» ACTIVITY
Would you quote the stretch from the line containing "Combined, what portion" through the end of the items word for word, omitting the pictures?

○ ○ ○ ○ ○ ○ ○

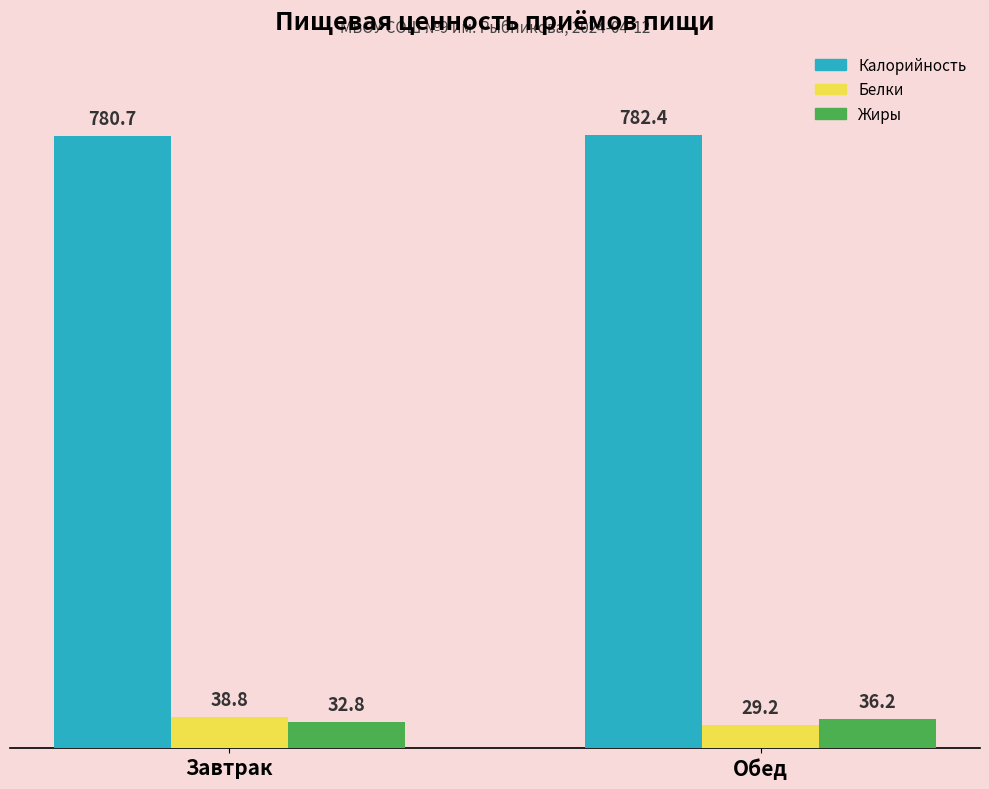

How many Калорийность values are between 780 and 782?

1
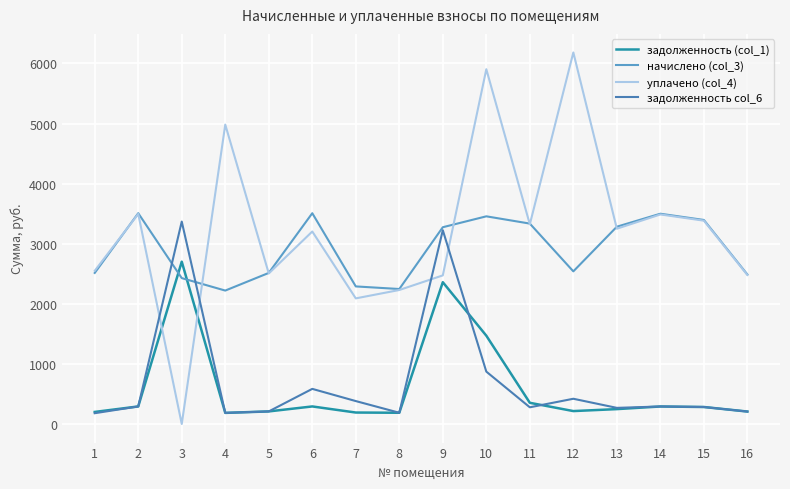

The value of начислено (col_3) at 1 is 985.4. True or false?

False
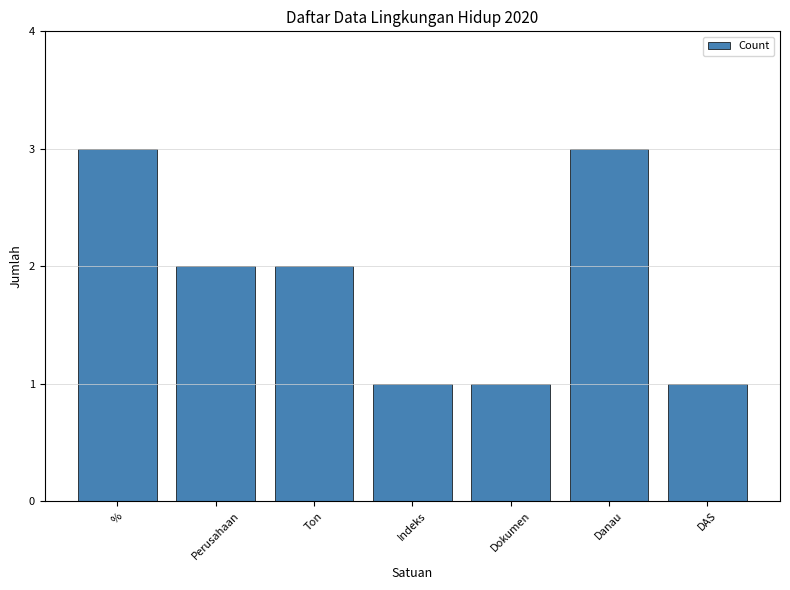

Reading right to left, extract all data points from this chart.

1	3	1	1	2	2	3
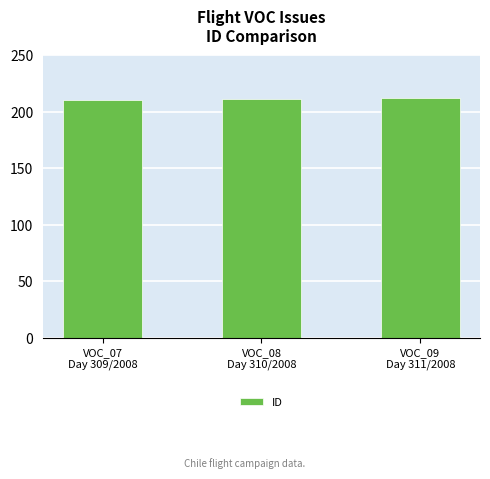

What is the maximum value shown in the chart?

212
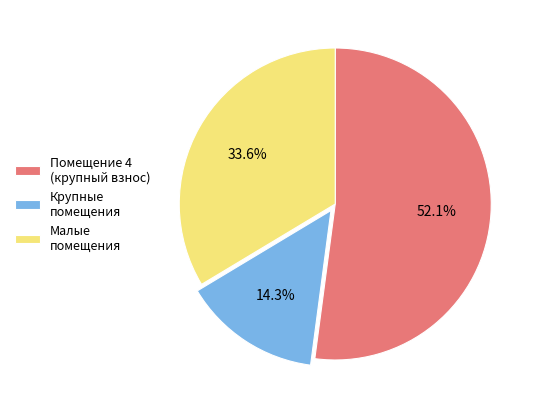

Combined, what portion of the pie is Помещение 4 (крупный взнос) and Малые помещения?

85.7%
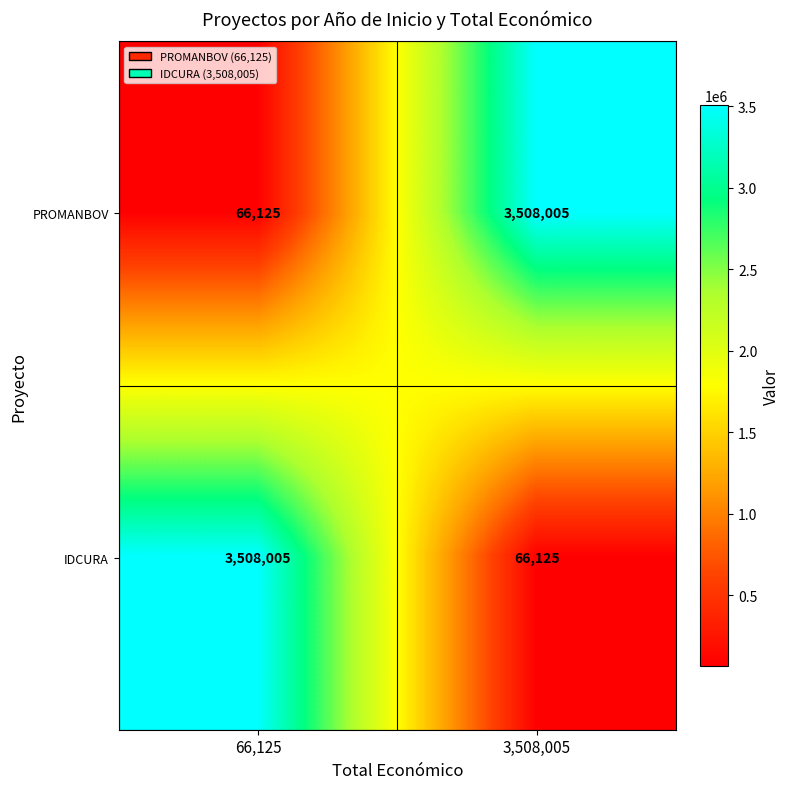

What is the sum of the IDCURA values at 66,125 and 3,508,005?

3574130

○ ○ ○ ○ ○ ○ ○

» OUTPUT OF THE EXERCISE
Combined, what portion of the pie is Помещение 4 (крупный взнос) and Малые помещения?

85.7%

What is the sum of the IDCURA values at 66,125 and 3,508,005?

3574130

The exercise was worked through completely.